Tort reform has already been proposed to correct this anomalous situation, placing limits on payment for “pain and suffering”. However, to redress the balance, here are some other remedies that could be applied
- Lawyers should be liable for cases they lose by paying court cost and time spent by the defending physician. This should decrease frivolous lawsuits.
- Lawyers should not be paid a contingency of 30% - 50%, as is the case now. That amount should be reduced to not more than 10% of final settlement as has been proposed in Florida. Financial incentive should not be a driving force here, genuine concern for the litigant should.
- Lawyers who file more than a pre-specified number/percentage of frivolous lawsuits should be barred, just as doctors who commit medical fraud are de-licensed.
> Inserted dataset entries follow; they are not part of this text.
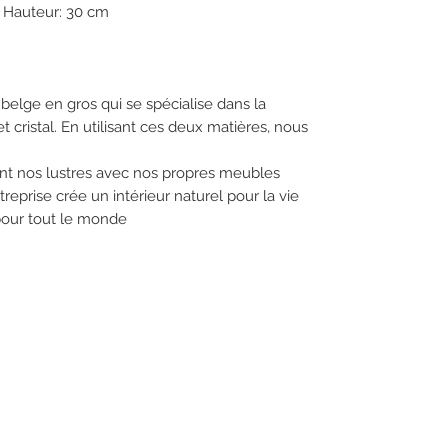
eur: 30 cm
belge en gros qui se spécialise dans la
t cristal. En utilisant ces deux matières, nous
nt nos lustres avec nos propres meubles
treprise crée un intérieur naturel pour la vie
pour tout le monde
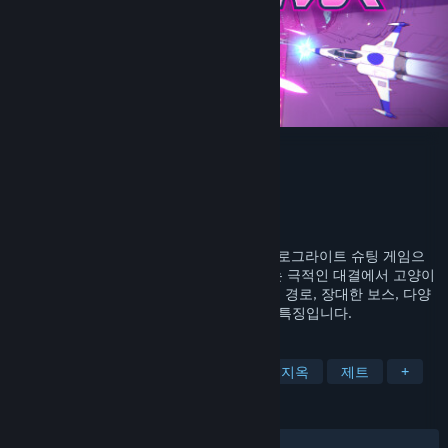
Whisker Squadron: Survivor
개발자
Flippfly LLC
배급사
Flippfly LLC
출시일
2025년 2월 21일
RACE THE SUN의 제작진이 만든 매끄러운 로그라이트 슈팅 게임으
로, The Swarm이라는 기업의 로봇과 벌이는 극적인 대결에서 고양이
조종사의 목소리 캐스팅이 특징입니다. 여러 경로, 장대한 보스, 다양
한 조종사, 함선, 무기를 갖춘 3막 캠페인이 특징입니다.
태그
액션 로그라이크
레일 슈팅
탄막 지옥
제트
+
평가
전체:
대체로 긍정적
(77%/480)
- Juries should be comprised of peers of physicians, nurses, and physical therapists, and physician’s assistants, under the supervision of judges. Juries should not comprise of those not intimately familiar with medical profession since they do not have the required knowledge to judge the appropriateness of medical care.
- Tort reform should also address a limit to malpractice claims, as is in Texas now.
Maybe when all the above changes are made, medical care will switch back to caring doctors and not sue-happy lawyers.